Dataset entries
_ _ _ _ _ _ _
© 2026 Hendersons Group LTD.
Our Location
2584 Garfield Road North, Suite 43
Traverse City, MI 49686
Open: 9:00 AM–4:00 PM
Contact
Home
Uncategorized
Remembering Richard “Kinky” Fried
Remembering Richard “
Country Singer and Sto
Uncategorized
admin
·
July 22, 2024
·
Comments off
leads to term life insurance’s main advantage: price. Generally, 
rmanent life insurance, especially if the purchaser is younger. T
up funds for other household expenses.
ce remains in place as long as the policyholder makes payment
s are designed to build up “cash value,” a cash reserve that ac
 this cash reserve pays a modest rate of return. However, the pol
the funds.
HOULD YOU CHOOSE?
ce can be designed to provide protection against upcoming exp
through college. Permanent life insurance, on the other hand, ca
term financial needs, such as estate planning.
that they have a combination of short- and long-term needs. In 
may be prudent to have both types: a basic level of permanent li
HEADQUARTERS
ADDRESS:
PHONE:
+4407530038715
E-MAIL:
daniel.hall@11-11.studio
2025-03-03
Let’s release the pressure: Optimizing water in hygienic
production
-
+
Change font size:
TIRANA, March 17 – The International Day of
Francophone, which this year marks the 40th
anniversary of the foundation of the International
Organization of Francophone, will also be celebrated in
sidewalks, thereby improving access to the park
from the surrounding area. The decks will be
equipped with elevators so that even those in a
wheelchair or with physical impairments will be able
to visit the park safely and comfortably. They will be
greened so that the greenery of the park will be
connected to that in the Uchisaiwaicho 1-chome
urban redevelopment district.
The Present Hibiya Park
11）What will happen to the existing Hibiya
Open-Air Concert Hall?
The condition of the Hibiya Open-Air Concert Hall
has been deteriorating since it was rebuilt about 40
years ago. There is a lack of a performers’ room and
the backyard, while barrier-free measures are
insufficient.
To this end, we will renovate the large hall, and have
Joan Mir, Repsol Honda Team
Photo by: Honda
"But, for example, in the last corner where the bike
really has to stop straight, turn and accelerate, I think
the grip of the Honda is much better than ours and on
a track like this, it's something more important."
_ _ _ _ _ _ _
Task statement: Please go over the data above and copy each line with "insurance" in it.

Response:
leads to term life insurance’s main advantage: price. Generally, 
rmanent life insurance, especially if the purchaser is younger. T
through college. Permanent life insurance, on the other hand, ca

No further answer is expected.